A bond purchased at $900 with a 5% coupon and a 5-year maturity has a current yield of:
Current yield is determined by dividing annual interest payment by the current market price of the bond ($50 ÷ $900 = 5.56%). Years to maturity is not a factor in calculating current yield.
Real rate of return
The real rate of return is another term for inflation-adjusted return. It is the total return, which is appreciation plus income adjusted for the inflation rate as expressed by the CPI. Tax bracket is necessary to compute after-tax return.
Open-end or closed-end companies
All open-end investment companies sell at NAV plus sales charge (if any). Therefore, the asking price can never be less than the NAV. Closed-end company asking prices are determined by supply and demand, so their prices are independent of the fund’s NAV.
Exempt from federal income tax
Municipal bonds are exempt from federal income tax. Treasury bonds are exempt from state tax but not federal tax.
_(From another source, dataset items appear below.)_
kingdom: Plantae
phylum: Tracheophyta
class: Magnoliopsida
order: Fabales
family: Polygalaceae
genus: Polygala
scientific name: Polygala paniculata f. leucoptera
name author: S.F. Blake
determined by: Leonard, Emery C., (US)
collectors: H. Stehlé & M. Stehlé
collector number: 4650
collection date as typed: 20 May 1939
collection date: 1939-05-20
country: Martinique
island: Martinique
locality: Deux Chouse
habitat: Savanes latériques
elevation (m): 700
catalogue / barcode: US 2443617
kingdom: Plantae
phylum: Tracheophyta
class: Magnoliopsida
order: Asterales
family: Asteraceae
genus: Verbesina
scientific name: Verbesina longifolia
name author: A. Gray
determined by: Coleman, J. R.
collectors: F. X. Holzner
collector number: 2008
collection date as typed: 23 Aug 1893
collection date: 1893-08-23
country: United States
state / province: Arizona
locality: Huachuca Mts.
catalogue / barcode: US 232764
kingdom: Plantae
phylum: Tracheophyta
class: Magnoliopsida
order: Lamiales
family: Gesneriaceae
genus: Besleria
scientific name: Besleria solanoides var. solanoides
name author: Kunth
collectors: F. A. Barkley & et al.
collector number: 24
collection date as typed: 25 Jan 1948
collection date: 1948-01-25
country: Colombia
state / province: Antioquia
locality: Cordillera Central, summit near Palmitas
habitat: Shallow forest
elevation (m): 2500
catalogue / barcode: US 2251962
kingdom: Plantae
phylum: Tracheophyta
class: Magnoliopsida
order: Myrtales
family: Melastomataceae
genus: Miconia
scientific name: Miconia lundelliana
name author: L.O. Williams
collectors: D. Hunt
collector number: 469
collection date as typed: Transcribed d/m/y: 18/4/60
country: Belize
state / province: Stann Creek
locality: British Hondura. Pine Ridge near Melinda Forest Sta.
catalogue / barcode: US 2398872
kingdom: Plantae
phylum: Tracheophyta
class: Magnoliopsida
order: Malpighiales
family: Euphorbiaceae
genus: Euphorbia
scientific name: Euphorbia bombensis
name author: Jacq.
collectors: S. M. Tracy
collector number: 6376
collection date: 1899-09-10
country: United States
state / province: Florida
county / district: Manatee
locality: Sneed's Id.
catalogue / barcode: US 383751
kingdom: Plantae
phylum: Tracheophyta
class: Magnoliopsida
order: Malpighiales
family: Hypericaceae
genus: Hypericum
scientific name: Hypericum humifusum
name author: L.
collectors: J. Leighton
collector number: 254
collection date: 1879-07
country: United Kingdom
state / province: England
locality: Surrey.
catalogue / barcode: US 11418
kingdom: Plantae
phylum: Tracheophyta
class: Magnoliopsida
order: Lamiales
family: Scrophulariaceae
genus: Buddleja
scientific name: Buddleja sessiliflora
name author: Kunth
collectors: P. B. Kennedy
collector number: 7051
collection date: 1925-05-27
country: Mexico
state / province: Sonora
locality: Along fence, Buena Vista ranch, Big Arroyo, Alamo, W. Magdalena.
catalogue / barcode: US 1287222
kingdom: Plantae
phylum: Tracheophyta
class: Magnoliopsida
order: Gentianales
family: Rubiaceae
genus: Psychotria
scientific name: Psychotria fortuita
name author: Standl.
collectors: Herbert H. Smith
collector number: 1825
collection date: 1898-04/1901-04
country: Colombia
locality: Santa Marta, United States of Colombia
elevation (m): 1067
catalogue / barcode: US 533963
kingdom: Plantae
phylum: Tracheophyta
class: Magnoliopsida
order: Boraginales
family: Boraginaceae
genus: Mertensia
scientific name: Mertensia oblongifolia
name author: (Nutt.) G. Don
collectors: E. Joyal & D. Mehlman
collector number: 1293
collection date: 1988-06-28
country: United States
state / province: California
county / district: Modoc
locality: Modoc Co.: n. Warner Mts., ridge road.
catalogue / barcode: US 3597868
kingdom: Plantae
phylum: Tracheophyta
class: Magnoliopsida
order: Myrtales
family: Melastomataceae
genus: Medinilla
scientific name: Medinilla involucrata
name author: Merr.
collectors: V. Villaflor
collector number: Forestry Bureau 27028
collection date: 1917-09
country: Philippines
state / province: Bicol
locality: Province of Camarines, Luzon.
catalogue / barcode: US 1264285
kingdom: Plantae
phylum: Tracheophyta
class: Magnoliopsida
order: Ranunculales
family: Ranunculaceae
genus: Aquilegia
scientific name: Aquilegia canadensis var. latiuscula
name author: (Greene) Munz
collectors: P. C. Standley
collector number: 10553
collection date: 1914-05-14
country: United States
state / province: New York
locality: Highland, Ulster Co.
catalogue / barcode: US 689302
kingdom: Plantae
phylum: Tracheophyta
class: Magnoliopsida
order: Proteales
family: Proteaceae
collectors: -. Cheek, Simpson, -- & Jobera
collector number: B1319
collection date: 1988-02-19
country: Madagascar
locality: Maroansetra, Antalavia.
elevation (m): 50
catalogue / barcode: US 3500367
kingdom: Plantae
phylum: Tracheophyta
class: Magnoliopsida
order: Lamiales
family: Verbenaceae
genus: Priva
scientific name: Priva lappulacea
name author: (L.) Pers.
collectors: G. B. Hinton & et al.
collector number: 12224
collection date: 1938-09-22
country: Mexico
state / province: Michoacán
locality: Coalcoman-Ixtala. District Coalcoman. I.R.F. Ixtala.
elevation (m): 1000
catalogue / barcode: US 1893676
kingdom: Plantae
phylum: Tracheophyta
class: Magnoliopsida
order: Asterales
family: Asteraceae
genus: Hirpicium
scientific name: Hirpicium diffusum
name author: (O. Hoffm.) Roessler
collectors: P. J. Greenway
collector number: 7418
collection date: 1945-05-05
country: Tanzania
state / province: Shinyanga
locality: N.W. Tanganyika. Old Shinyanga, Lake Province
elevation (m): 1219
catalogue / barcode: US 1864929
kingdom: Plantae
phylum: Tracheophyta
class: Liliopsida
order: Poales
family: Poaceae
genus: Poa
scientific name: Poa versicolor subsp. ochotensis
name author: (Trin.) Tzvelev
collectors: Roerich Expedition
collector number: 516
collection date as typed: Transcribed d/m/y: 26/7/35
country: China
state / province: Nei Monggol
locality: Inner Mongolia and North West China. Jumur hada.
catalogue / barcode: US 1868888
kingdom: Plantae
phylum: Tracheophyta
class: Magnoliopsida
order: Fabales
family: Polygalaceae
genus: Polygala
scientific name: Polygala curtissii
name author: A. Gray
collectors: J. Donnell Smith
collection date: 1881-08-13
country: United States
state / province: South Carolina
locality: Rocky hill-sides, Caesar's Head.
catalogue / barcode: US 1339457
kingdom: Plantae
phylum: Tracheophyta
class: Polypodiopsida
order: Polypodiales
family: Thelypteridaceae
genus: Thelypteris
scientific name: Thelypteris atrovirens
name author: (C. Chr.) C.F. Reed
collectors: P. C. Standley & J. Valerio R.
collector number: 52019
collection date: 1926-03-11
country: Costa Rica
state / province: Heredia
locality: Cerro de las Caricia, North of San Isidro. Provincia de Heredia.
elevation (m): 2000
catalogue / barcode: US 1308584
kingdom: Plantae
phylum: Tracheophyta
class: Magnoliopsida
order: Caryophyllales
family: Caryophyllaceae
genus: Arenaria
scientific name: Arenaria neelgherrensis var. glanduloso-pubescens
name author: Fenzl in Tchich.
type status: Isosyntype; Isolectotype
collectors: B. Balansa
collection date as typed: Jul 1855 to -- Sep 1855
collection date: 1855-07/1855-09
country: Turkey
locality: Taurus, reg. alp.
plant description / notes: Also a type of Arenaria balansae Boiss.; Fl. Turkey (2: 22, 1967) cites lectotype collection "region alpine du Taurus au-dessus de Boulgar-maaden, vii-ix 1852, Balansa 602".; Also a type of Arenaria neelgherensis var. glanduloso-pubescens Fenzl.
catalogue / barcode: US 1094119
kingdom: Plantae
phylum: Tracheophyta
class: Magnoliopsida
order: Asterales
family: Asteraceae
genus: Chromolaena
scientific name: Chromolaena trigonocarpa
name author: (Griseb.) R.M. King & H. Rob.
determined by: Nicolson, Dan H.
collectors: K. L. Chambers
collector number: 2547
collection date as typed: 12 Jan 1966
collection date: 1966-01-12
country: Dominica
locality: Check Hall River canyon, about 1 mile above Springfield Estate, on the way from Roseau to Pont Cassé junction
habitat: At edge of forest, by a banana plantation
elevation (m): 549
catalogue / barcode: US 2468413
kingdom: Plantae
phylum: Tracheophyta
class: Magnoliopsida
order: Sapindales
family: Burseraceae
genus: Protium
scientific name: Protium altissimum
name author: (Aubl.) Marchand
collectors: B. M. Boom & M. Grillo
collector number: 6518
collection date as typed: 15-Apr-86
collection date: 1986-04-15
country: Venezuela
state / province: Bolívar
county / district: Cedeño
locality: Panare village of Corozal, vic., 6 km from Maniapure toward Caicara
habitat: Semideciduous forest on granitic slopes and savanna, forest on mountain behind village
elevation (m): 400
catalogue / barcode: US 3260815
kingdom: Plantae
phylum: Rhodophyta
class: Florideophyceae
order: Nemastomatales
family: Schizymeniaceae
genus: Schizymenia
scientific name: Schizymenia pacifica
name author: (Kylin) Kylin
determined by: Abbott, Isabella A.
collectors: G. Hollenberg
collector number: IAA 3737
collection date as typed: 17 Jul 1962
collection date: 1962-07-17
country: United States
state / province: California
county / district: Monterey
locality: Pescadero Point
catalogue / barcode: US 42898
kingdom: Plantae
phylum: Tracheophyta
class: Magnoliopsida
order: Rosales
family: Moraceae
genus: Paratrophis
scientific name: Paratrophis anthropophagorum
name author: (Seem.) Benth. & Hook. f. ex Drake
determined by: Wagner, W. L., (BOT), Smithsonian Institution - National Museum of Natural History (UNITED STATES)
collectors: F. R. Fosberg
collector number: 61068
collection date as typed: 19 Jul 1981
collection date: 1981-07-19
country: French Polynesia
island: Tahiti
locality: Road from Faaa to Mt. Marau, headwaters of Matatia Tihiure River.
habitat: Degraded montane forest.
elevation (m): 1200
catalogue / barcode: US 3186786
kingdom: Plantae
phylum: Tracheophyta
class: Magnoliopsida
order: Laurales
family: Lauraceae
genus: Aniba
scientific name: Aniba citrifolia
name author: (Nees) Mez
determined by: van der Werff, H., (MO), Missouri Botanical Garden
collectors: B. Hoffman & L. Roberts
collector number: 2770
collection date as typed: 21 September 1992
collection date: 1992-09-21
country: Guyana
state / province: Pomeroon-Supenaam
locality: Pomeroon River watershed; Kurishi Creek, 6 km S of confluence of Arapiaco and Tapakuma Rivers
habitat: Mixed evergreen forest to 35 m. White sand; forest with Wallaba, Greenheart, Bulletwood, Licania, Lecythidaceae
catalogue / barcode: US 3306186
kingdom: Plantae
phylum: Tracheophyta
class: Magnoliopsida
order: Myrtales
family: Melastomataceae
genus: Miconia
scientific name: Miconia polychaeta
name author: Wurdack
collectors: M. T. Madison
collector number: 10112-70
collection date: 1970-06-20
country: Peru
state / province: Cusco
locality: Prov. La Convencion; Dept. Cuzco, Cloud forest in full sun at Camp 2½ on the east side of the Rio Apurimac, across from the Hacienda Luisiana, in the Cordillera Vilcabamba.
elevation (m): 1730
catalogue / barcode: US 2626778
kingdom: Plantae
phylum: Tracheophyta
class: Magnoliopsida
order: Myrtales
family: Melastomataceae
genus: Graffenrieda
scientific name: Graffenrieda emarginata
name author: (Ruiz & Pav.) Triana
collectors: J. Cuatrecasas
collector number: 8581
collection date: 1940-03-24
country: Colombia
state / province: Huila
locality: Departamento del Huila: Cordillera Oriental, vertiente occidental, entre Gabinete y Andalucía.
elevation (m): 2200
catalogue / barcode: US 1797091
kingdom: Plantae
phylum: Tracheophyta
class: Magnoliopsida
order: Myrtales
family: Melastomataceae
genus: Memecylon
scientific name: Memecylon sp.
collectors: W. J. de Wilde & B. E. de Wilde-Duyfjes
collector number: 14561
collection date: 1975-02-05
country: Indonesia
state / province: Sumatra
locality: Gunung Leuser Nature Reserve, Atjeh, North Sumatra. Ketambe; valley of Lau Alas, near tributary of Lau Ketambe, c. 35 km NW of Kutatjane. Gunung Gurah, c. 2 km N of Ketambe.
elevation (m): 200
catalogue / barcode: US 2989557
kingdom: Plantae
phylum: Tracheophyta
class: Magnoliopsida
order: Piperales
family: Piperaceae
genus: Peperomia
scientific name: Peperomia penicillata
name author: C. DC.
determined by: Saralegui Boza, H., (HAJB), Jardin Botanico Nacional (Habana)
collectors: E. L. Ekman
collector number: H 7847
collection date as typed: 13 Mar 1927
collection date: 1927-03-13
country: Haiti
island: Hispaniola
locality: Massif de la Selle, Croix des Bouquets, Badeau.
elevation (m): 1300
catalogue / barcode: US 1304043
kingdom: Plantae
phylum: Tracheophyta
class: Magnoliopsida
GNMAs are subject to federal, state, and local income tax.
Sell stop order
This is really two orders. The first is to “stop” at 60. That is, once the stock trades at 60 or lower, enter my order. That second order is a sell, but with a limit of 60. So, the first time the stock hits 60 (or less), is the trade at 60. That triggers the sell limit. The next trade is a 59.95. Since the limit order is saying, “Get me 60 or higher, the 59.95 is not an acceptable price.” But, the next trade, 60.06 will meet the client’s goal of receiving no less than 60.
Alpha
Alpha is the difference in the expected return of the portfolio, given the portfolio’s beta and the actual return the portfolio achieved. The higher the alpha, the better the portfolio has done in achieving excess or abnormal returns. The risk of the portfolio associated with the macroeconomic factors that affect all risky assets is systematic risk. The portfolio’s average return in excess of the risk-free rate divided by the standard deviation in returns of the portfolio is the Sharpe ratio or measure. The measure of the variance in returns of a portfolio around its average return is the standard deviation.
An IAR is comparing an investment in two securities by computing the net present value of each. The available funds for investment are $20,000, and the present value of choice A is $21,223, while that of choice B is $18,946. Based on this information, it would be correct to state that
Anytime the present value is higher than the cost of the investment, the NPV is positive and you will have made a profitable investment. Therefore, purchasing choice A would result in an increase to the investor’s present wealth because buying something for $20,000 that has a present value of $21,223 gives the investor that added value.